## Task prompt:
Restate word for word the lines below from the one that has "Стол заказов" through the one that has "スピネル / パーガサイト", keeping both and dropping all pictures.

## Excerpted data:

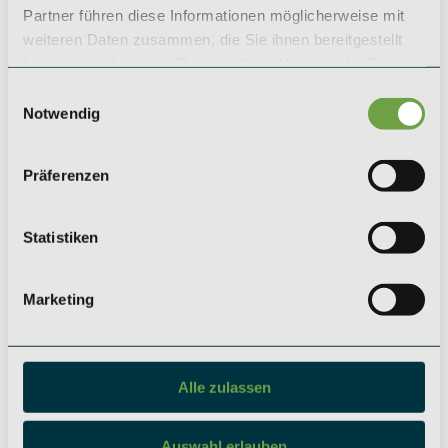
KÖLN
LEIPZIG
Partner führen diese Informationen möglicherweise mit
SAEGER & CIE.
SAEGER & CIE.
weiteren Daten zusammen, die Sie ihnen bereitgestellt
Zinshaus Investments GmbH
Zinshaus Investments GmbH
haben oder die sie im Rahmen Ihrer Nutzung der Dienste
Mevissenstraße 1
Karl-Rothe-Straße 13
gesammelt haben.
50668 Köln
04105 Leipzig
Einwilligungsauswahl
Notwendig
+49 (0) 221 / 984 310 - 0
+49 (0) 341 / 561 530 - 0
koeln@saeger-cie.com
leipzig@saeger-cie.com
Präferenzen
BERLIN
Soziale Netzwerke
Statistiken
SAEGER & CIE.
Instagram
Zinshaus Investments GmbH
LinkedIn
Kurfürstendamm 35
10719 Berlin
Marketing
+49 (0) 30 / 5199 954 - 0
berlin@saeger-cie.com
Alle zulassen
Auswahl erlauben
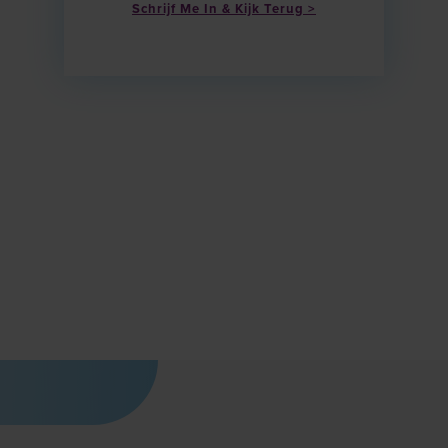
Schrijf Me In & Kijk Terug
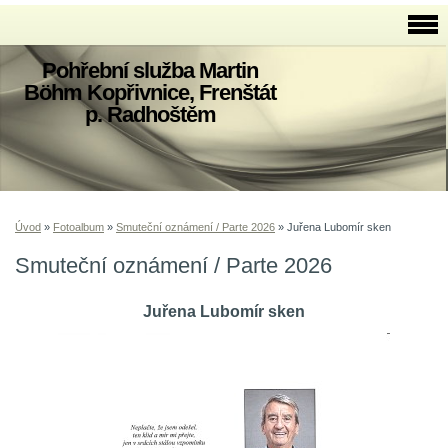
Pohřební služba Martin
Böhm Kopřivnice, Frenštát
p. Radhoštěm
Úvod
»
Fotoalbum
»
Smuteční oznámení / Parte 2026
»
Juřena Lubomír sken
Smuteční oznámení / Parte 2026
Juřena Lubomír sken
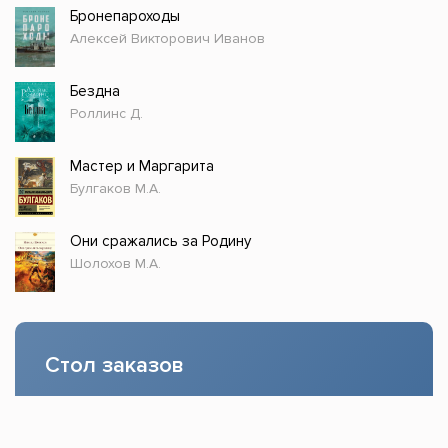
Бронепароходы
Алексей Викторович Иванов
Бездна
Роллинс Д.
Мастер и Маргарита
Булгаков М.А.
Они сражались за Родину
Шолохов М.А.
Стол заказов
Доступно только зарегистрированным
пользователям!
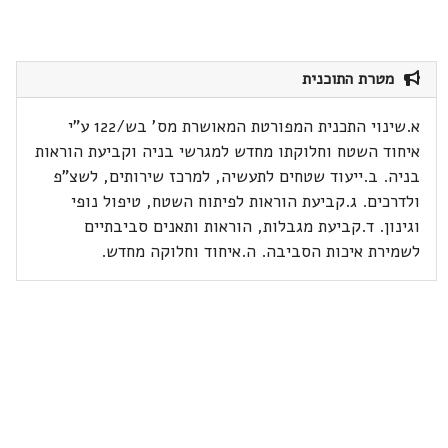
מטרת התוכנית
א.שינוי התכנית המפורטת המאושרת מס' בש/122 ע"י
איחוד השטח וחלוקתו מחדש למגרשי בניה וקביעת הוראות
בניה. ב.ייעוד שטחים לתעשיה, למרכז שירותים, לשצ"פ
ולדרכים. ג.קביעת הוראות לפיתוח השטח, טיפול נופי
וגינון. ד.קביעת מגבלות, הוראות ותאנים סביבתיים
לשמירת איכות הסביבה. ה.איחוד וחלוקה מחדש.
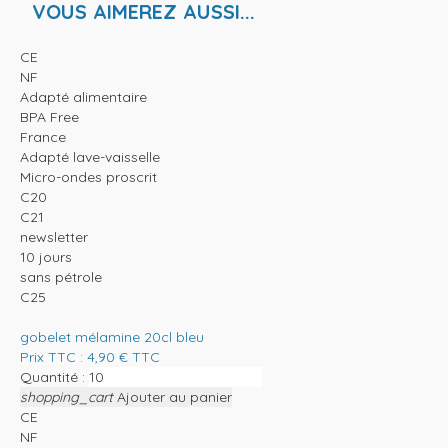
VOUS AIMEREZ AUSSI...
CE
NF
Adapté alimentaire
BPA Free
France
Adapté lave-vaisselle
Micro-ondes proscrit
C20
C21
newsletter
10 jours
sans pétrole
C25
gobelet mélamine 20cl bleu
Prix TTC :
4,90
€
TTC
Quantité :
shopping_cart
Ajouter au panier
CE
NF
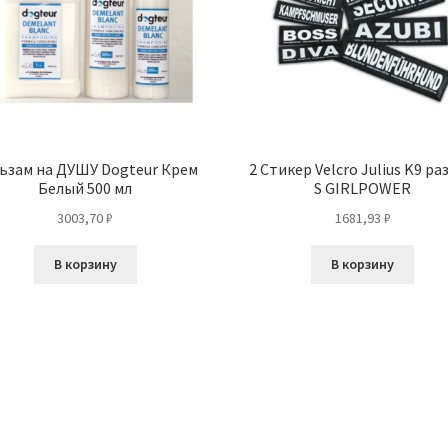
ьзам на ДУШУ Dogteur Крем
2 Стикер Velcro Julius K9 ра
Белый 500 мл
S GIRLPOWER
3003,70
₽
1681,93
₽
В корзину
В корзину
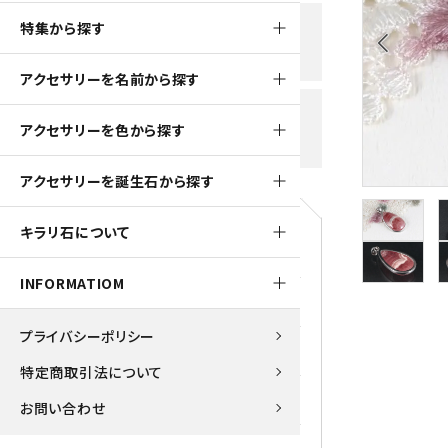
黒水晶
特集から探す
新規会員登録で
大きいサイズの原石
国産 
arrow_back_ios
500ptプレゼント
K2ブルー
アクセサリーを名前から探す
たまご形 特集
ピラミ
スピネル / パーガサイト
送料全国一律700円
アクセサリーを色から探す
5,500円(税込)以上ご購入で
美石 特集
ルース
送料無料
ターコイズ (トルコ石)
アクセサリーを誕生石から探す
パイライト
1月 Ja
キラリ石について
原石
ブルーレースアゲート
5月 Ma
INFORMATIOM
マラカイト
アクアマリン
9月 Se
プライバシーポリシー
ラピスラズリ
アゲート
特定商取引法について
ローズクォーツ
アズライト
お問い合わせ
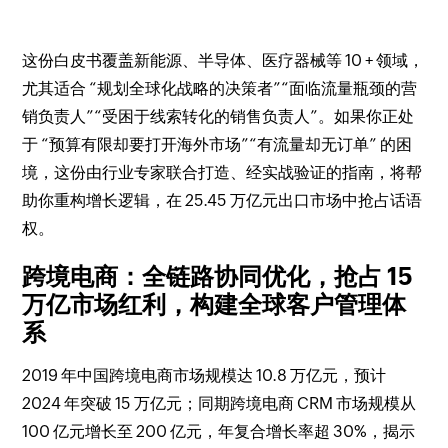
这份白皮书覆盖新能源、半导体、医疗器械等 10 + 领域，
尤其适合 “规划全球化战略的决策者”“面临流量瓶颈的营
销负责人”“受困于线索转化的销售负责人”。如果你正处
于 “预算有限却要打开海外市场”“有流量却无订单” 的困
境，这份由行业专家联合打造、经实战验证的指南，将帮
助你重构增长逻辑，在 25.45 万亿元出口市场中抢占话语
权。
跨境电商：全链路协同优化，抢占 15
万亿市场红利，构建全球客户管理体
系
2019 年中国跨境电商市场规模达 10.8 万亿元，预计
2024 年突破 15 万亿元；同期跨境电商 CRM 市场规模从
100 亿元增长至 200 亿元，年复合增长率超 30%，揭示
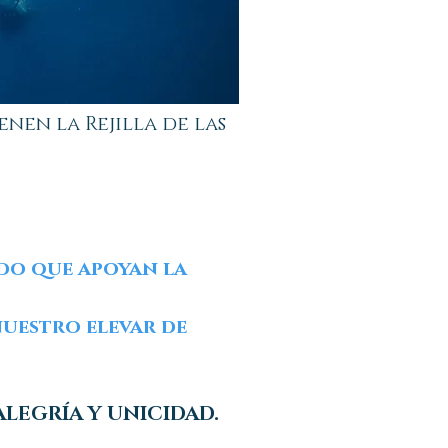
enen la Rejilla de las
ido que apoyan la
nuestro elevar de
LEGRÍA Y UNICIDAD.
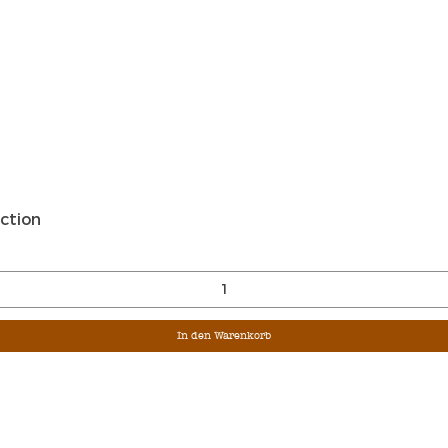
Schnellansicht
ction
In den Warenkorb
Sign Up For Ou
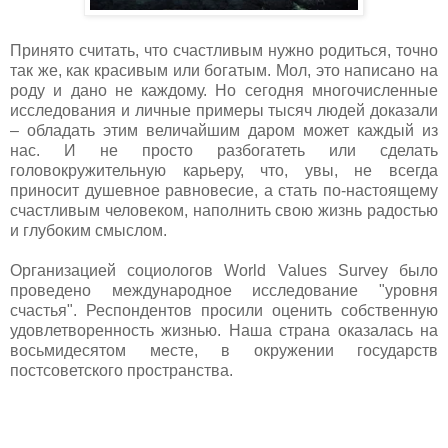
Принято считать, что счастливым нужно родиться, точно
так же, как красивым или богатым. Мол, это написано на
роду и дано не каждому. Но сегодня многочисленные
исследования и личные примеры тысяч людей доказали
– обладать этим величайшим даром может каждый из
нас. И не просто разбогатеть или сделать
головокружительную карьеру, что, увы, не всегда
приносит душевное равновесие, а стать по-настоящему
счастливым человеком, наполнить свою жизнь радостью
и глубоким смыслом.
Организацией социологов World Values Survey было
проведено международное исследование "уровня
счастья". Респондентов просили оценить собственную
удовлетворенность жизнью. Наша страна оказалась на
восьмидесятом месте, в окружении государств
постсоветского пространства.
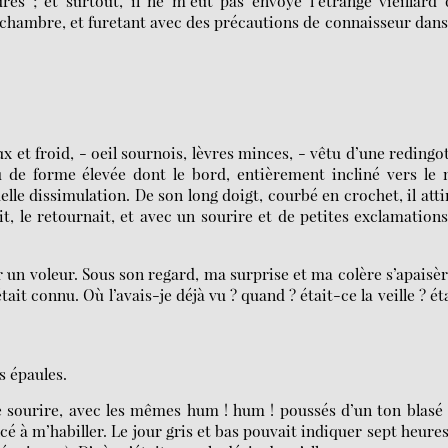
res ; et surtout, il ne m’eût pas envoyé l’étrange vieillard
chambre, et furetant avec des précautions de connaisseur dans
 et froid, - oeil sournois, lèvres minces, - vêtu d’une redingo
au de forme élevée dont le bord, entièrement incliné vers le 
lle dissimulation. De son long doigt, courbé en crochet, il atti
ait, le retournait, et avec un sourire et de petites exclamation
our un voleur. Sous son regard, ma surprise et ma colère s’apaisè
ait connu. Où l’avais-je déjà vu ? quand ? était-ce la veille ? ét
s épaules.
e sourire, avec les mêmes hum ! hum ! poussés d’un ton blasé
à m’habiller. Le jour gris et bas pouvait indiquer sept heure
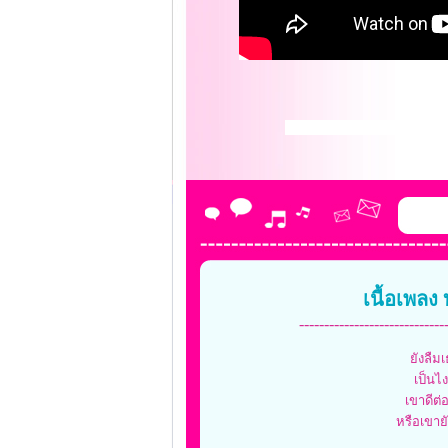
เนื้อเพลง 
-----------------------------
ยังลืม
เป็นไง
เขาดีต่
หรือเขาย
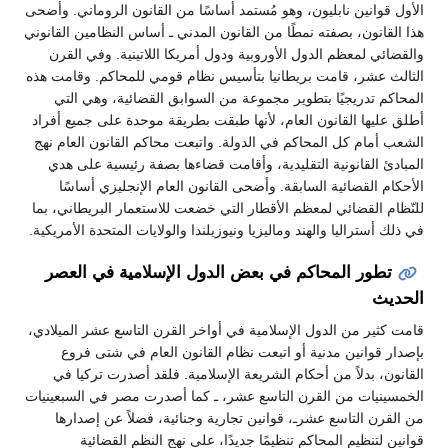
الأول قوانين نابليون، وهو مُستمد أساسًا من القانون الروماني. وأضحى
هذا القانون، بصفته نمطًا من القانون المدني ـ أساس النظامين القانوني
والقضائي لمعظم الدول الأوروبية ودول أمريكا اللاتينية. وفي القرن
الثالث عشر، قامت بريطانيا بتأسيس نظام قومي للمحاكم. وقامت هذه
المحاكم تدريجيًا بتطوير مجموعة من السوابق القضائية، وهي التي
أطلق عليها القانون العام، لأنها طبقت بطريقة موحدة على جميع أفراد
الشعب أمام كل المحاكم في الدولة. واتبعت محاكم القانون العام نهج
المبادئ القانونية التقليدية، وأقامت قضاءها بصفة رئيسية على هدي
الأحكام القضائية السابقة. وأضحى القانون العام الإنجليزي أساسًا
للنّظام القضائي لمعظم الأقطار التي خضعت للاستعمار البريطاني، بما
في ذلك أستراليا والهند وماليزيا ونيوزيلندا والولايات المتحدة الأمريكية.
تطور المحاكم في بعض الدول الإسلامية في العصر
الحديث
قامت كثير من الدول الإسلامية في أواخر القرن التاسع عشر الميلادي،
بإصدار قوانين مدنية أو اتبعت نظام القانون العام في شتى فروع
القانون، بدلاً من أحكام الشريعة الإسلامية. فلقد أصدرت تركيا في
الخمسينيات من القرن التاسع عشر، ـ كما أصدرت مصر في السبعينيات
من القرن التاسع عشرـ، قوانين تجارية وجنائية، فضلاً عن إصدارها
قوانين لتنظيم المحاكم تنظيمًا جديدًا، على نهج النظم القضائية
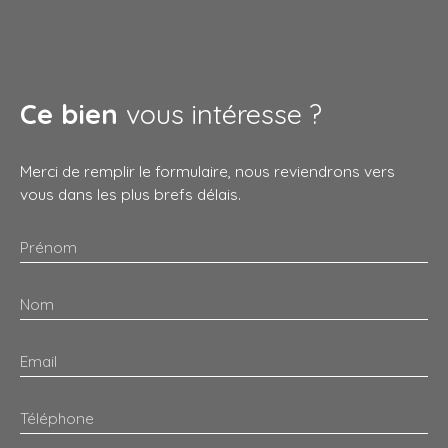
Ce bien
vous intéresse ?
Merci de remplir le formulaire, nous reviendrons vers
vous dans les plus brefs délais.
Prénom
Nom
Email
Téléphone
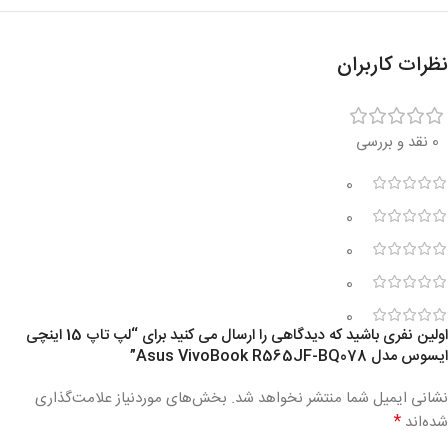
نظرات کاربران
0 نقد و بررسی
0
0
0
0
0
اولین نفری باشید که دیدگاهی را ارسال می کنید برای “لپ تاپ 15 اینچی
ایسوس مدل Asus VivoBook R565JF-BQ078”
نشانی ایمیل شما منتشر نخواهد شد.
بخش‌های موردنیاز علامت‌گذاری
*
شده‌اند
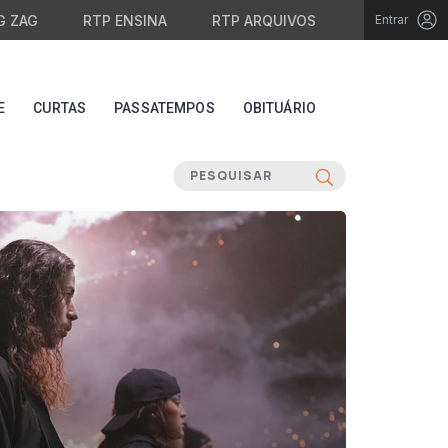
G ZAG
RTP ENSINA
RTP ARQUIVOS
Entrar
E
CURTAS
PASSATEMPOS
OBITUÁRIO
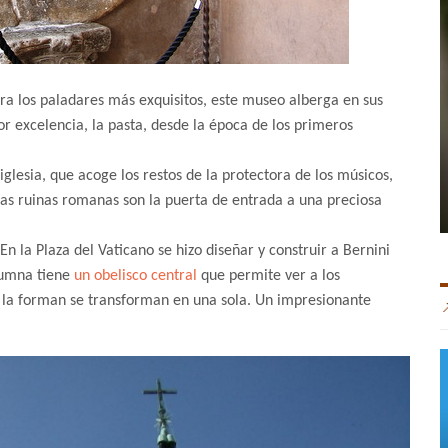
ara los paladares más exquisitos, este museo alberga en sus
 por excelencia, la pasta, desde la época de los primeros
iglesia, que acoge los restos de la protectora de los músicos,
or las ruinas romanas son la puerta de entrada a una preciosa
 En la Plaza del Vaticano se hizo diseñar y construir a Bernini
lumna tiene
un obelisco central
que permite ver a los
 la forman se transforman en una sola. Un impresionante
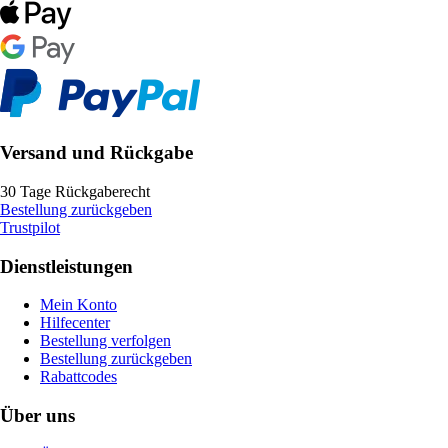
Versand und Rückgabe
30 Tage Rückgaberecht
Bestellung zurückgeben
Trustpilot
Dienstleistungen
Mein Konto
Hilfecenter
Bestellung verfolgen
Bestellung zurückgeben
Rabattcodes
Über uns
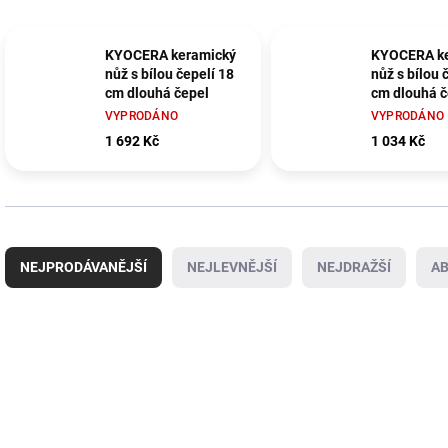
KYOCERA keramický
KYOCERA k
nůž s bílou čepelí 18
nůž s bílou 
cm dlouhá čepel
cm dlouhá če
plastová ru
VYPRODÁNO
VYPRODÁNO
1 692 Kč
1 034 Kč
Ř
a
NEJPRODÁVANĚJŠÍ
NEJLEVNĚJŠÍ
NEJDRAŽŠÍ
A
z
e
n
V
í
ý
p
p
r
i
o
s
d
p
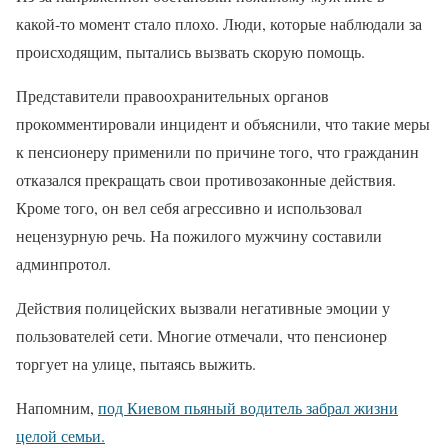
какой-то момент стало плохо. Люди, которые наблюдали за
происходящим, пытались вызвать скорую помощь.
Представители правоохранительных органов
прокомментировали инцидент и объяснили, что такие меры
к пенсионеру применили по причине того, что гражданин
отказался прекращать свои противозаконные действия.
Кроме того, он вел себя агрессивно и использовал
нецензурную речь. На пожилого мужчину составили
админпротол.
Действия полицейских вызвали негативные эмоции у
пользователей сети. Многие отмечали, что пенсионер
торгует на улице, пытаясь выжить.
Напомним,
под Киевом пьяный водитель забрал жизни
целой семьи.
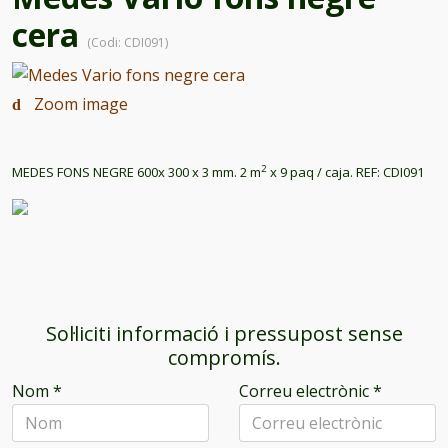
cera
(Codi:
CDI091
)
Zoom image
2
MEDES FONS NEGRE 600x 300 x 3 mm. 2 m
x 9 paq / caja. REF: CDI091
Sol·liciti informació i pressupost sense
compromís.
Nom
*
Correu electrònic
*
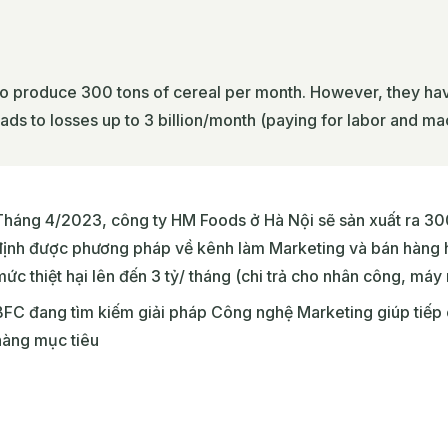
 to produce 300 tons of cereal per month. However, they ha
eads to losses up to 3 billion/month (paying for labor and ma
Tháng 4/2023, công ty HM Foods ở Hà Nội sẽ sản xuất ra 30
định được phương pháp về kênh làm Marketing và bán hàng h
ức thiệt hại lên đến 3 tỷ/ tháng (chi trả cho nhân công, máy
BFC đang tìm kiếm giải pháp Công nghệ Marketing giúp tiếp
hàng mục tiêu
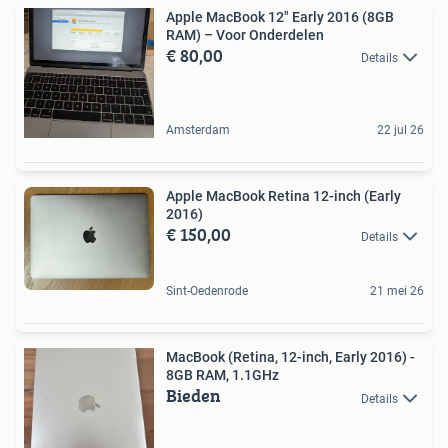
Apple MacBook 12" Early 2016 (8GB
RAM) – Voor Onderdelen
€ 80,00
Details
Amsterdam
22 jul 26
Apple MacBook Retina 12-inch (Early
2016)
€ 150,00
Details
Sint-Oedenrode
21 mei 26
MacBook (Retina, 12-inch, Early 2016) -
8GB RAM, 1.1GHz
Bieden
Details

## Answer box:
Стол заказов
Доступно только зарегистрированным
пользователям!
מטרת התוכנית
א.שינוי התכנית המפורטת המאושרת מס' בש/122 ע"י
איחוד השטח וחלוקתו מחדש למגרשי בניה וקביעת הוראות
בניה. ב.ייעוד שטחים לתעשיה, למרכז שירותים, לשצ"פ
ולדרכים. ג.קביעת הוראות לפיתוח השטח, טיפול נופי
וגינון. ד.קביעת מגבלות, הוראות ותאנים סביבתיים
לשמירת איכות הסביבה. ה.איחוד וחלוקה מחדש.
VOUS AIMEREZ AUSSI...
CE
NF
Adapté alimentaire
BPA Free
France
Adapté lave-vaisselle
Micro-ondes proscrit
C20
C21
newsletter
10 jours
sans pétrole
C25
gobelet mélamine 20cl bleu
Prix TTC :
4,90
€
TTC
Quantité :
shopping_cart
Ajouter au panier
CE
NF
ьзам на ДУШУ Dogteur Крем
2 Стикер Velcro Julius K9 ра
Белый 500 мл
S GIRLPOWER
3003,70
₽
1681,93
₽
В корзину
В корзину
黒水晶
特集から探す
新規会員登録で
大きいサイズの原石
国産 
arrow_back_ios
500ptプレゼント
K2ブルー
アクセサリーを名前から探す
たまご形 特集
ピラミ
スピネル / パーガサイト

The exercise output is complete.